When They Can’t Tell You Where It Hurts

Todd Monroe

Already suffering from Alzheimer’s disease, Todd Monroe’s grandmother was dealt a second blow — breast cancer. Because she couldn’t articulate what was wrong, the cancer was advanced when she was diagnosed. Managing her pain became a top priority, but that was a challenge: she couldn’t tell the caregivers in the nursing home where she lived when she was in pain.

Some of the team caring for her were reluctant to administer pain medications to someone who could no longer speak, recalls Monroe, Ph.D., R.N., FAAN, assistant professor of Nursing. It was up to Monroe, who was with his grandmother in her final days, to ensure she received the medications she needed.

“Many caregivers are afraid to administer pain medications if they can’t assess pain severity or pain relief,” Monroe said. “Poorly treated pain in older adults is a serious public health problem which is made extremely challenging when the person has severe dementia and limited ability to communicate.”

Monroe credits his grandmother’s experience with making him aware of the issues facing clinicians who must assess pain and of the risk of undertreated pain in persons with dementia. Much of his work since then has been to determine how dementia impacts the neurobiology of pain systems in the brain and to use this information to better guide pain management in this highly vulnerable population.
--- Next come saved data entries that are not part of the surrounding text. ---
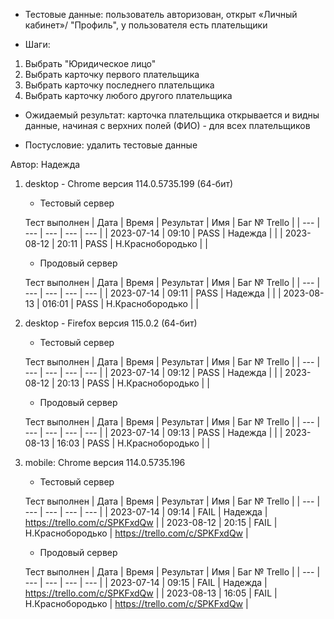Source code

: * Тестовые данные: пользователь авторизован, открыт «Личный кабинет»/ "Профиль", у пользователя есть плательщики

* Шаги:
1.	Выбрать "Юридическое лицо"
2.	Выбрать карточку первого плательщика
3.  Выбрать карточку последнего плательщика
4.  Выбрать карточку любого другого плательщика

* Ожидаемый результат: карточка плательщика открывается и видны данные, начиная с верхних полей (ФИО) - для всех плательщиков

* Постусловие: удалить тестовые данные

Автор: Надежда

1) desktop - Chrome версия 114.0.5735.199 (64-бит)

	* Тестовый сервер 

	Тест выполнен
	| Дата | Время | Результат | Имя | Баг № Trello |
	| --- | --- | --- | --- | --- |
	| 2023-07-14 | 09:10 | PASS | Надежда |  | 
	| 2023-08-12 | 20:11 | PASS | Н.Краснобородько |  | 
	
	* Продовый сервер

	Тест выполнен
	| Дата | Время | Результат | Имя | Баг № Trello |
	| --- | --- | --- | --- | --- |
	| 2023-07-14 | 09:11 | PASS | Надежда |  | 
	| 2023-08-13 | 016:01 | PASS | Н.Краснобородько |  | 

2) desktop - Firefox версия 115.0.2 (64-бит)

	* Тестовый сервер 

	Тест выполнен
	| Дата | Время | Результат | Имя | Баг № Trello |
	| --- | --- | --- | --- | --- |
	| 2023-07-14 | 09:12 | PASS | Надежда |  | 
	| 2023-08-12 | 20:13 | PASS | Н.Краснобородько |  |
	
	* Продовый сервер 

	Тест выполнен
	| Дата | Время | Результат | Имя | Баг № Trello |
	| --- | --- | --- | --- | --- |
	| 2023-07-14 | 09:13 | PASS | Надежда |  | 
	| 2023-08-13 | 16:03 | PASS | Н.Краснобородько |  | 

3) mobile: Chrome версия 114.0.5735.196

	* Тестовый сервер 

	Тест выполнен
	| Дата | Время | Результат | Имя | Баг № Trello |
	| --- | --- | --- | --- | --- |
	| 2023-07-14 | 09:14 | FAIL | Надежда | https://trello.com/c/SPKFxdQw | 
	| 2023-08-12 | 20:15 | FAIL | Н.Краснобородько | https://trello.com/c/SPKFxdQw |
	
	* Продовый сервер 

	Тест выполнен
	| Дата | Время | Результат | Имя | Баг № Trello |
	| --- | --- | --- | --- | --- |
	| 2023-07-14 | 09:15 | FAIL | Надежда | https://trello.com/c/SPKFxdQw | 
	| 2023-08-13 | 16:05 | FAIL | Н.Краснобородько | https://trello.com/c/SPKFxdQw |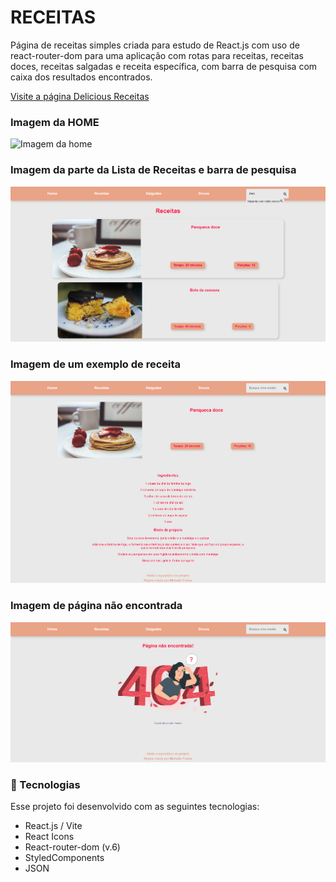# RECEITAS

Página de receitas simples criada para estudo de React.js com uso de react-router-dom para uma aplicação com rotas para receitas, receitas doces, receitas salgadas e receita específica, com barra de pesquisa com caixa dos resultados encontrados.<br/>

[Visite a página Delicious Receitas](url)

### Imagem da HOME
<img alt="Imagem da home" src="./public/index.png">


### Imagem da parte da Lista de Receitas e barra de pesquisa
<img alt="Imagem de receitas" src="./public/recipes.png">


### Imagem de um exemplo de receita
<img alt="Imagem da receita panqueca doce" src="./public/recipe-page.png">


### Imagem de página não encontrada
<img alt="Imagem página não encontrada" src="./public/not-found.png">


### 🚀 Tecnologias
Esse projeto foi desenvolvido com as seguintes tecnologias:

- React.js / Vite
- React Icons
- React-router-dom (v.6)
- StyledComponents
- JSON
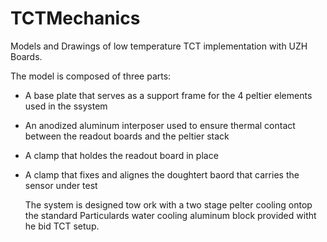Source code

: # TCTMechanics
Models and Drawings of low temperature TCT implementation with UZH Boards.

The model is composed of three parts: 
- A base plate that serves as a support frame for the 4 peltier elements used in the ssystem
- An anodized aluminum interposer used to ensure thermal contact between the readout boards and the peltier stack
- A clamp that holdes the readout board in place
- A clamp that fixes and alignes the doughtert baord that carries the sensor under test

  The system is designed tow ork with a two stage pelter cooling ontop the standard Particulards water cooling aluminum block provided witht he bid TCT setup.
After earning his MSN from the University of Alabama and a Ph.D. in nursing from the University of Tennessee Health Science Center, Monroe was drawn to Vanderbilt for a three-year postdoctoral opportunity with the School of Nursing, Vanderbilt University Institute of Imaging Science, and Vanderbilt Psychiatric Neuroimaging Program. After completing the postdoctoral program he joined the VUSN faculty; he also holds an appointment as assistant professor of Psychiatry and Behavioral Health at the Vanderbilt University School of Medicine. In 2016 he was named a Fellow of the Gerontological Society of America.

Altered pain perception

His most recent research found that people with Alzheimer’s disease might not perceive pain as readily as healthy older adults, which may lead to underreporting of pain and delays in treatment. In a paper published in BMC Medicine, Monroe and his colleagues suggest that this alteration in pain detection may be one reason that people with Alzheimer’s disease and pain tend to be undermedicated. Altered pain detection also places people with dementia at increased risk for delay in detecting underlying conditions that could have a serious impact.

Previous research indicated that people with Alzheimer’s disease report pain less frequently than healthy adults and they tend to receive less pain medication, but it was not known if underreporting is because people with Alzheimer’s perceive less pain, have an inability to recognize pain, or couldn’t communicate that they were in pain.

Monroe’s group studied pain responses in two groups of older adults (age 65 and older), one composed of healthy people and the other composed of people with diagnoses of Alzheimer’s disease. The three-year study used an FDA-approved psychophysical thermal stimulation to test for and examine self-reports of pain in the two groups. The participants with Alzheimer’s were all physically healthy, communicative and able to provide a verbal pain rating.

“We compared the perception threshold for three experimental thermal intensities and the unpleasantness associated with each,” he said. “We found that participants with Alzheimer’s disease required higher temperatures to report sensing warmth, mild pain and moderate pain when compared to healthy adults. What we didn’t find was a difference between the two groups in reporting how unpleasant the sensations were at any level.”

That the participants in both groups reported similar unpleasantness appears to refute a longstanding hypothesis that pain tolerance is altered in people with Alzheimer’s, he said. “We found no evidence that people with Alzheimer’s disease are less distressed by pain nor that pain becomes less unpleasant as their disease worsens,” Monroe said.

Improved pain care

Further study is needed, but it is becoming clear that health care providers should evaluate pain in Alzheimer’s disease with a variety of methods, including pain scales, behavioral changes and nonverbal responses such as facial expressions. This is especially critical in latter stages when many patients have difficulty communicating.

“As people age, the risk of developing a painful condition increases, and as the population of older adults continues to grow, so will the number of people diagnosed with Alzheimer’s disease,” he said. “We need to find ways to improve pain care in people with all forms of dementia.”

Monroe’s work was supported by the John A. Hartford Foundation, Mayday Fund, Vanderbilt Office of Clinical and Translational Scientist Development, Vanderbilt Clinical and Translational Research Scholars Program, and the NIH National Institute on Aging (K23 AG046379-01A1).